Garrett Turner: Yeah. Let me just say this. It is an absolute honor to play this role in night after night, eight shows a week. And, you know, for all of his moral failings, he learned how to play the guitar, e learned how to play the piano, he started a band with his friends, you know, and just had the temerity to keep going. And they gained some semi fame in Saint Louis, which is when, you know, that pivotal moment he met Anna Mae Bullock, who would become Tina Turner, and capitalized off of his and her talent and the talent of that group to spur them on to international fame, literally like traveling the world, playing. And anyone who has the fortitude to do that is a genius. And, you know, it's really a true slice of Black history.

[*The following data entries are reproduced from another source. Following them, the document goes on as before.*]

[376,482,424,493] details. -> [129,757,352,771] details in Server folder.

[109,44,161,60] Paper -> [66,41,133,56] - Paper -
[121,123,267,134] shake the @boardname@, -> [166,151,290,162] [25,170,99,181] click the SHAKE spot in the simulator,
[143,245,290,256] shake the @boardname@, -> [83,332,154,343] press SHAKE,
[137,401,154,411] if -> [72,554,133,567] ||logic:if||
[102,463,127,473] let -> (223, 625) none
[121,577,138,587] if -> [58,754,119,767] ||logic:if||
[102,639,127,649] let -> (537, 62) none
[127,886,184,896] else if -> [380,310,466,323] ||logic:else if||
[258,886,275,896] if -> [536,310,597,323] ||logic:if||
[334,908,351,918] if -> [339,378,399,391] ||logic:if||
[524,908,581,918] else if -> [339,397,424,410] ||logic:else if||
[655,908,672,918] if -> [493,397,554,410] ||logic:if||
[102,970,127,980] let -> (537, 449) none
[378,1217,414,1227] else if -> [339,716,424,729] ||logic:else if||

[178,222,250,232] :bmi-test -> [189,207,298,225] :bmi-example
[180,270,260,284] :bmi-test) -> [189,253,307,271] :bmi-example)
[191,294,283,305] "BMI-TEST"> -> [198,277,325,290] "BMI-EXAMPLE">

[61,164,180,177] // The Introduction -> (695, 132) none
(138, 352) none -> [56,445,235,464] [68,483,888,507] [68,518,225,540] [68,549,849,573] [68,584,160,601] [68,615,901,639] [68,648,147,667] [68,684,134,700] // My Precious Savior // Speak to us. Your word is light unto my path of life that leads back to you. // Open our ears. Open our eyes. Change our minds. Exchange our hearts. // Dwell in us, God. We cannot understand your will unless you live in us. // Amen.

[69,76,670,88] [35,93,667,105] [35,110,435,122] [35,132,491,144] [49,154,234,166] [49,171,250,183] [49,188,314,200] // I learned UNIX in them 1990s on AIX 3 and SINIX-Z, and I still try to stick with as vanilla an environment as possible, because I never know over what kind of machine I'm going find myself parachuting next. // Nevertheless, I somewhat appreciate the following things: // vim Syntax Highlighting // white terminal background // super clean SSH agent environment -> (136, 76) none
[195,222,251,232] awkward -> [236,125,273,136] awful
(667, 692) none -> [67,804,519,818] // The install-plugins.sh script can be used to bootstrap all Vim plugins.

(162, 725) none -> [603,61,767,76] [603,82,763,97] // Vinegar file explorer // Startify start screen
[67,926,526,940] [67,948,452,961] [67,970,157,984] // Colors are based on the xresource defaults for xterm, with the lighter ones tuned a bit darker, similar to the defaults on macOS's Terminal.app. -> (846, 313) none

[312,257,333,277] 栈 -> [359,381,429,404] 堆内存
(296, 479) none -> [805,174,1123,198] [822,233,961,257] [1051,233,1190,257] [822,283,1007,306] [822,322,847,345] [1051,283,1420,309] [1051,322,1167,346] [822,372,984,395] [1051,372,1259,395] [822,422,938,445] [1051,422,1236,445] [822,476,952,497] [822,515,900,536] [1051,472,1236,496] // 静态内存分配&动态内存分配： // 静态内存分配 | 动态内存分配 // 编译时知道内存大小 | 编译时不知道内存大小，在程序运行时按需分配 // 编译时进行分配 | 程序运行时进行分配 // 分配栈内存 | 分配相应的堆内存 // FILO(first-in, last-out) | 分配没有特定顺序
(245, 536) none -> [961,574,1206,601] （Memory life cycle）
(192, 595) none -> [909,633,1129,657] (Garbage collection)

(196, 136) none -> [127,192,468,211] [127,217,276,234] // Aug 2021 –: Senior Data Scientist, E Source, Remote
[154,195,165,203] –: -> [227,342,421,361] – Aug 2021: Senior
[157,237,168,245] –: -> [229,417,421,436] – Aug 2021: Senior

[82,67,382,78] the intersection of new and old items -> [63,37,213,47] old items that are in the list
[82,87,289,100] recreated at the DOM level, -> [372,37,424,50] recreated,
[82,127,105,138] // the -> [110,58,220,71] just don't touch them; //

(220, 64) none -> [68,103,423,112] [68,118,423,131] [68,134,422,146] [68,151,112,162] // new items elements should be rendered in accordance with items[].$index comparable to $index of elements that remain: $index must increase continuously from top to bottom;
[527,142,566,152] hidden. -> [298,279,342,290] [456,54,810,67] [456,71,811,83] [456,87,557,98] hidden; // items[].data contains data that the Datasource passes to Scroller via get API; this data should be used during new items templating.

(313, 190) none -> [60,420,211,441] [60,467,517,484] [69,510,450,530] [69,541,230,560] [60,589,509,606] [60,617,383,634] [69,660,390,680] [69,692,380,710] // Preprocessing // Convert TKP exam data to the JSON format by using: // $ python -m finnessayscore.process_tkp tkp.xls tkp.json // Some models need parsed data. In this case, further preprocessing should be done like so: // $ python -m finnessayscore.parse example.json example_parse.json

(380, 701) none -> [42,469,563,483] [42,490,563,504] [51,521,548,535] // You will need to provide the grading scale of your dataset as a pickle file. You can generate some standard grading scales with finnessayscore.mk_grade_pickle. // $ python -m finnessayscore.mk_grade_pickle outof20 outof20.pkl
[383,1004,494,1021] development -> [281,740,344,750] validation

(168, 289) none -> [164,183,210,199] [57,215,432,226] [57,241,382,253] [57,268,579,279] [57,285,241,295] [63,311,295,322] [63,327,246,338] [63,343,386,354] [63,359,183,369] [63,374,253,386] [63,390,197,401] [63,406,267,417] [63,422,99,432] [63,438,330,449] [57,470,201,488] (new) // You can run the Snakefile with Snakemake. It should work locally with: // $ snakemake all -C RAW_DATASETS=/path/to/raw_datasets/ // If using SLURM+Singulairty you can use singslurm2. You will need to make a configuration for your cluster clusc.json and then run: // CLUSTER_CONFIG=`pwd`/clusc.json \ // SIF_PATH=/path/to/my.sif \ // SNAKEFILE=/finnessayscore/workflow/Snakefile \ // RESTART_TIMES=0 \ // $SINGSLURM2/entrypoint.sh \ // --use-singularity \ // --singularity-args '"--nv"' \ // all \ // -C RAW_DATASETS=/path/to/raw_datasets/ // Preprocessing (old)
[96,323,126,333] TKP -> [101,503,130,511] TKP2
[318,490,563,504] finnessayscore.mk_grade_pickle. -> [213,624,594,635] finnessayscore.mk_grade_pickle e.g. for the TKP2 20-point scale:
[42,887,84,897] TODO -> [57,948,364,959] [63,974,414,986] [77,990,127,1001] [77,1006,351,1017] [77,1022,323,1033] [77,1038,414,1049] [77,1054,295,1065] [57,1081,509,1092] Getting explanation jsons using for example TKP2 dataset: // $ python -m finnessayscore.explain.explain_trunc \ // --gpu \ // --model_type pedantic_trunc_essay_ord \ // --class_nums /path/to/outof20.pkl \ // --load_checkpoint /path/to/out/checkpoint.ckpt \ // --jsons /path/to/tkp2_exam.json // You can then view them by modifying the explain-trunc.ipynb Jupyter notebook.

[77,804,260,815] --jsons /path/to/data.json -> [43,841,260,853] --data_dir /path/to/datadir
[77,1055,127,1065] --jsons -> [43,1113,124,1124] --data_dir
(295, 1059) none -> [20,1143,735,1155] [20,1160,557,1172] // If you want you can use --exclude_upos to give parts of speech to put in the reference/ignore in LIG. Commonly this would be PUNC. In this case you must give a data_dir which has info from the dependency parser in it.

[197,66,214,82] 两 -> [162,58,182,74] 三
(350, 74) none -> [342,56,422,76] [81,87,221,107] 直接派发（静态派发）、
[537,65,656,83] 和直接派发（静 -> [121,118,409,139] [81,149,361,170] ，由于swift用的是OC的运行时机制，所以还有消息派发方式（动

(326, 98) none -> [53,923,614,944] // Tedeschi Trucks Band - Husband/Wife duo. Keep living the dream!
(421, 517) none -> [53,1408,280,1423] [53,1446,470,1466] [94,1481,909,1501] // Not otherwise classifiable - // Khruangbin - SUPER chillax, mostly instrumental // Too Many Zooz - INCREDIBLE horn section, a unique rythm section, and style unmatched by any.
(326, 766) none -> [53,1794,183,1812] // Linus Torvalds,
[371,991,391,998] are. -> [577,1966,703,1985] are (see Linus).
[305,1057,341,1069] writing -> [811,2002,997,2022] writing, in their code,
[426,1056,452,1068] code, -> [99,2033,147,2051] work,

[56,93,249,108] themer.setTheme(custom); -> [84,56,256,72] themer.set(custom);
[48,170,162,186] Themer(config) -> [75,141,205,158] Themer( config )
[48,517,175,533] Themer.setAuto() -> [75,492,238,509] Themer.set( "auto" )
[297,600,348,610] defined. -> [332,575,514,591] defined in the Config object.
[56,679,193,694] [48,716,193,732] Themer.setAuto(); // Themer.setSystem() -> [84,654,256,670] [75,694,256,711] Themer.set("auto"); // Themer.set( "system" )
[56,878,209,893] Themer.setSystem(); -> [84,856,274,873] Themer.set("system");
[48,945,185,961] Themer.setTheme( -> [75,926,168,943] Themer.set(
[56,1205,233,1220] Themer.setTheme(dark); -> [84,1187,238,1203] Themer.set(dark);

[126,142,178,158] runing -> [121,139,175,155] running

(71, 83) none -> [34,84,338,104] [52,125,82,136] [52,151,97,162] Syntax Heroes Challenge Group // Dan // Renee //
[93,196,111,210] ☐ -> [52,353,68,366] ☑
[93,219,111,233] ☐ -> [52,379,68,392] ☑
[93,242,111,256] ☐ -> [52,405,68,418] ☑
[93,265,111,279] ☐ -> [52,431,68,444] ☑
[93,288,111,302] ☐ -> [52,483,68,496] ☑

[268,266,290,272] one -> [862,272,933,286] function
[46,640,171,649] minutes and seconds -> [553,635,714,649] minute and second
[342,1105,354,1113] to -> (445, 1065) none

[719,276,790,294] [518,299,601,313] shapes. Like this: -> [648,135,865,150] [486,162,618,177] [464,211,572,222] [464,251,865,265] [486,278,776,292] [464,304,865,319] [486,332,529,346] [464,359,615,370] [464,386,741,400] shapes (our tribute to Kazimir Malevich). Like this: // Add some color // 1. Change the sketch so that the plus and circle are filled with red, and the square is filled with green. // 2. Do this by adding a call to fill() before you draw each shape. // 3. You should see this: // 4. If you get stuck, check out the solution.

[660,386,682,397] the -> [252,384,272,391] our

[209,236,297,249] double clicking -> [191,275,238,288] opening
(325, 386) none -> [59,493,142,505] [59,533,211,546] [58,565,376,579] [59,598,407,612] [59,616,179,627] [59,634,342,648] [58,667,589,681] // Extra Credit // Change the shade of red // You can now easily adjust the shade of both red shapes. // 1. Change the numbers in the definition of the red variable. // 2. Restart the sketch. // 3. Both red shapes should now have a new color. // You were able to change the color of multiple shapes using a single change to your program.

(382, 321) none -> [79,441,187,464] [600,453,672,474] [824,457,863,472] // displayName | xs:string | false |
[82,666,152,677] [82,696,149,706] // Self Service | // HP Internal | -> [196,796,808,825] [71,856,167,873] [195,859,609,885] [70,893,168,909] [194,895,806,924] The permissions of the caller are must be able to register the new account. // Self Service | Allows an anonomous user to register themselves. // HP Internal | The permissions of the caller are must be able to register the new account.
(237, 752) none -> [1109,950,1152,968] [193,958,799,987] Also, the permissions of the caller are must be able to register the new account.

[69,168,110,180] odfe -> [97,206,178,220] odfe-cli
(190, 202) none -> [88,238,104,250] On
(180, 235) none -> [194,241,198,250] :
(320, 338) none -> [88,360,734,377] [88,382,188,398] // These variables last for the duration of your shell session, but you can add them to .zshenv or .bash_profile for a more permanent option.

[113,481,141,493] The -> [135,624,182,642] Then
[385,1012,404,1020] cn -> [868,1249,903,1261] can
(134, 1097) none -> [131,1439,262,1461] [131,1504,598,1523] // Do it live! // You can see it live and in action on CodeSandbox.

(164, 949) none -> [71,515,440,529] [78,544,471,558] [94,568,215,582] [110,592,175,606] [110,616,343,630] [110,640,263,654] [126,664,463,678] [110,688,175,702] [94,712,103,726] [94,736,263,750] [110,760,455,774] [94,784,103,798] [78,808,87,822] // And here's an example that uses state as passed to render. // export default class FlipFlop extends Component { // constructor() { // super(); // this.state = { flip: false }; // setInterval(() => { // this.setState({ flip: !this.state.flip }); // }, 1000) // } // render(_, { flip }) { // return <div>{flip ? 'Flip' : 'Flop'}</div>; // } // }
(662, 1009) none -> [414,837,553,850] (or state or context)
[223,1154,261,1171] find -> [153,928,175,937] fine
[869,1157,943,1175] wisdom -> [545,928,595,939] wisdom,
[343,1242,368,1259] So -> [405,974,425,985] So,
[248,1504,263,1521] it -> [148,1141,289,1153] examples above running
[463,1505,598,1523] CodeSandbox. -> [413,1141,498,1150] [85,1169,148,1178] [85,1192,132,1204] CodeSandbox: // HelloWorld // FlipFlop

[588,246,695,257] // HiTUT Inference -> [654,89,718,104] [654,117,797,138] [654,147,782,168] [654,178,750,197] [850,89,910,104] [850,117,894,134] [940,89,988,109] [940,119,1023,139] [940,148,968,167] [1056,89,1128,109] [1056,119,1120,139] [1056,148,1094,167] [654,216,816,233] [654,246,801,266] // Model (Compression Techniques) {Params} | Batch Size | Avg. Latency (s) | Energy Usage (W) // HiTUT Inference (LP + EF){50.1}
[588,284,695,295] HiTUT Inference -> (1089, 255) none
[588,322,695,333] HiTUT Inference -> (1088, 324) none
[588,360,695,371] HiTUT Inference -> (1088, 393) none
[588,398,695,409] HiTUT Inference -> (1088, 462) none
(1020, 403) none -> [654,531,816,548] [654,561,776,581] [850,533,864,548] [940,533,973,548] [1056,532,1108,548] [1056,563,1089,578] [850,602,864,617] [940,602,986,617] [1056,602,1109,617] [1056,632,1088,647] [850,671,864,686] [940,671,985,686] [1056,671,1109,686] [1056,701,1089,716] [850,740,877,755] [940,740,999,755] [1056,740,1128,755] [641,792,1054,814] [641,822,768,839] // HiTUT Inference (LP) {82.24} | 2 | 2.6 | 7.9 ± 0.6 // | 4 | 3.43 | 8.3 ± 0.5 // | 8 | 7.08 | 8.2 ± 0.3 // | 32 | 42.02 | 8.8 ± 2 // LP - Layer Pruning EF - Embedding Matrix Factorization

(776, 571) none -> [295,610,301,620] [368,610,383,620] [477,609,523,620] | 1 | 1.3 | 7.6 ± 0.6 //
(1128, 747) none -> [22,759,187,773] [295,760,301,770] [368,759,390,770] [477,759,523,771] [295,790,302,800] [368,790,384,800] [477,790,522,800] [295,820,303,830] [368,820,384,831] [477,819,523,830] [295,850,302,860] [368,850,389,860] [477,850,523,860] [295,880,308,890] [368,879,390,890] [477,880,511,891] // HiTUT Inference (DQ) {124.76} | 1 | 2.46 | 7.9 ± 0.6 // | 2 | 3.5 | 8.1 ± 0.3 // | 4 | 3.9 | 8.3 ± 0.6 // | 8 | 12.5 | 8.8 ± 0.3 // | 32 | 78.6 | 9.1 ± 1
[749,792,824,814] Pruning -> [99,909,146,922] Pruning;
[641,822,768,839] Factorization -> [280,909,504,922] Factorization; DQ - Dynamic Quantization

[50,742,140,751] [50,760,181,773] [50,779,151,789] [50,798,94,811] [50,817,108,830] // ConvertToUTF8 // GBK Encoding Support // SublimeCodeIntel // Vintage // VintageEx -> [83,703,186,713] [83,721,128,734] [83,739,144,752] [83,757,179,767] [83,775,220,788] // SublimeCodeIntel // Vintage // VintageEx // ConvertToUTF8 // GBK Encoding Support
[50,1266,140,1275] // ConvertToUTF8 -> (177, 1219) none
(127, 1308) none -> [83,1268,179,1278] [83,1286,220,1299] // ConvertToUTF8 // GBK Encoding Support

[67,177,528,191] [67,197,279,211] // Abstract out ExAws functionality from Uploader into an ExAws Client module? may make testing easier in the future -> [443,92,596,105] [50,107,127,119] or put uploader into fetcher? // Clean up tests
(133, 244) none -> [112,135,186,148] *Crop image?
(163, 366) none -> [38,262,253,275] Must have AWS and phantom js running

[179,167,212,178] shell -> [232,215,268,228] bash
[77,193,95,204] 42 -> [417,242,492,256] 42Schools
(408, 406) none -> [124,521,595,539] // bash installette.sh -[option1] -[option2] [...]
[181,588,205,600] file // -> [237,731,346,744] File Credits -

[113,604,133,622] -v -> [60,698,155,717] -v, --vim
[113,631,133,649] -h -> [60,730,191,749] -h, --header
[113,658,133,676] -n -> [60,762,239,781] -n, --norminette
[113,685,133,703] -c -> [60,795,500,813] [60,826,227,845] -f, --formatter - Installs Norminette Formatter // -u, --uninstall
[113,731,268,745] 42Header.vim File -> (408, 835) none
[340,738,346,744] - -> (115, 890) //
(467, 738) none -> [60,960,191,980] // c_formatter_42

Leah Fleming: That is my conversation with Garret Turner. And during the conversation, at one point, Garrett talked about how he prepares each night to play such a complicated man in Ike. He has a ritual he does before the show.
Garrett Turner: Tina is a Buddhist, and she found that faith along her path. And it was really something that was central to her liberation. And yeah, the show sort of mentions how Ike decried that, you know, he wasn't into it. And so, I decided to use something like adjacent to the faith, if you will, to ground myself before the show. So I just have this this Tibetan singing bowl that I — that I use just as a space of ritual — and for myself, prayer — said, 'Yeah,' just to take that moment of grounding myself in myself, right? And then allowing myself to step into who Ike is.
Leah Fleming: That is Garrett Turner, an actor playing in the role of Ike Turner in Tina: The Tina Turner Musical.